32. Andolsun ki biz onları bir bilgi üzere alemlere üstün kıldık.

33. Ve onlara ayetlerden (mucizelerden), her birinde apaçık bir imtihan bulunan şeyler verdik.

34. Şüphesiz bunlar diyorlar ki

35. ’İlk ölümümüzden başka bir şey yoktur ve biz yeniden diriltilecek değiliz.

36. Eğer doğru sözlüyseniz bize atalarımızı getirin.’

37. Onlar mı daha hayırlıdırlar yoksa Tubbe’ kavmi ve onlardan öncekiler mi? Biz onları helak ettik. Çünkü onlar suçlulardı.

38. Biz göğü, yeri ve bu ikisinin arasındakileri oyun olsun diye yaratmadık.

39. Biz onları ancak hak üzere yarattık. Ama onların çoğu bilmezler.

40. Şüphesiz o ayırım günü onların tümünün buluşma vaktidir.

41. O gün dost dosttan bir şey savamaz ve onlara yardım da edilmez.
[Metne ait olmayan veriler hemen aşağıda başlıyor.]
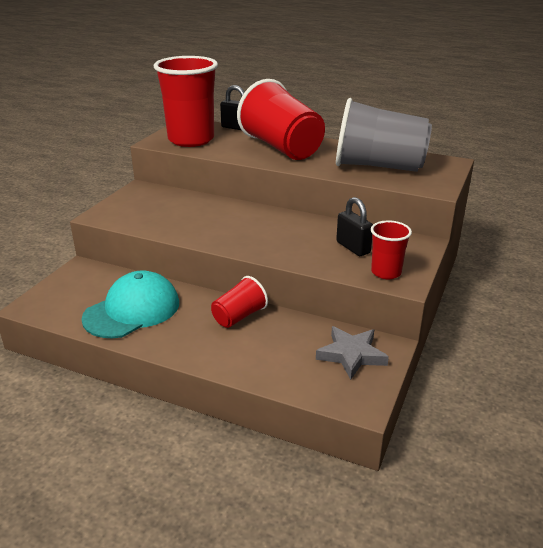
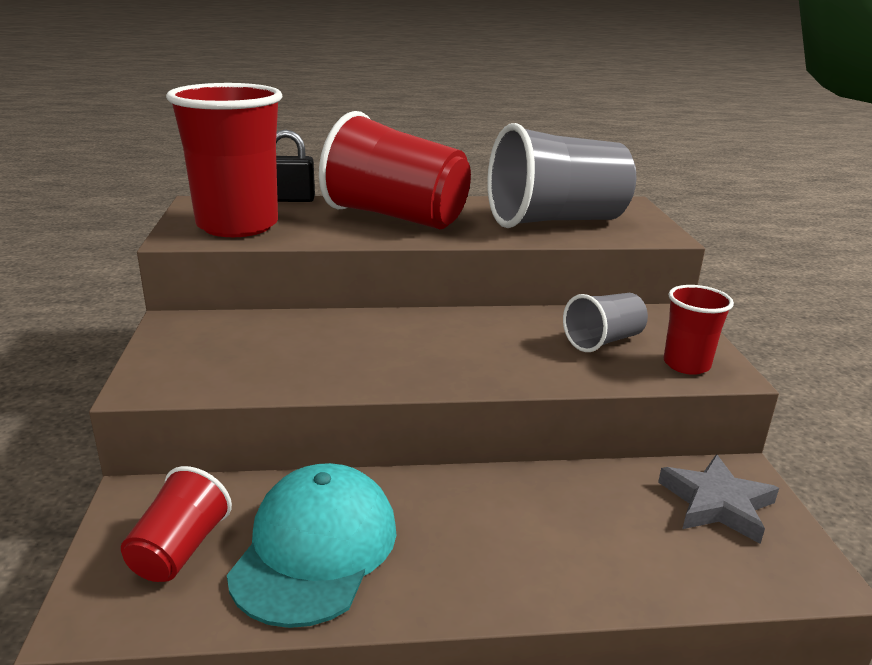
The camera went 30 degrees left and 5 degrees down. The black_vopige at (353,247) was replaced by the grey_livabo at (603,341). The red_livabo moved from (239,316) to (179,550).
42. Ancak Allah’ın rahmet ettikleri müstesna. Şüphesiz O, güçlüdür, çok merhametlidir.

43. Muhakkak ki Zakkum ağacı,

44. Günahkarın yiyeceğidir.

45. Erimiş maden gibi. Karınlarında kaynar.

46. Kaynar suyun kaynaması gibi.

47. ’Onu tutun, cehennemin ortasına sürükleyin.

48. Sonra başının üstüne kaynar su azabından dökün.’

49. ’Tat. Çünkü (kendince) üstün ve şerefli olan sendin.’

50. ’İşte bu hakkında şüpheye düştüğünüz şeydir.

51. Şüphesiz takva sahipleri güvenli bir makamdadırlar.

52. Bahçelerde ve pınar başlarında.

53. İnce ipekten ve parlak atlastan giyerek karşılıklı (otururlar).

54. İşte böyle. Ayrıca onları iri gözlü hurilerle evlendirmişizdir.

55. Orada güven içinde her tür meyvayı isterler.

56. Orada ilk ölümden başka ölüm tatmazlar. Ve (Allah) onları cehennem azabından korumuştur.

57. Rabbinden bir lütuf olarak. İşte bu, büyük kurtuluştur.

58. Belki düşünüp öğüt alırlar diye onu (Kur’an’ı) senin dilinle kolaylaştırdık.

59. Artık sen (onların başlarına gelecekleri) gözle. Onlar da gözlüyorlar.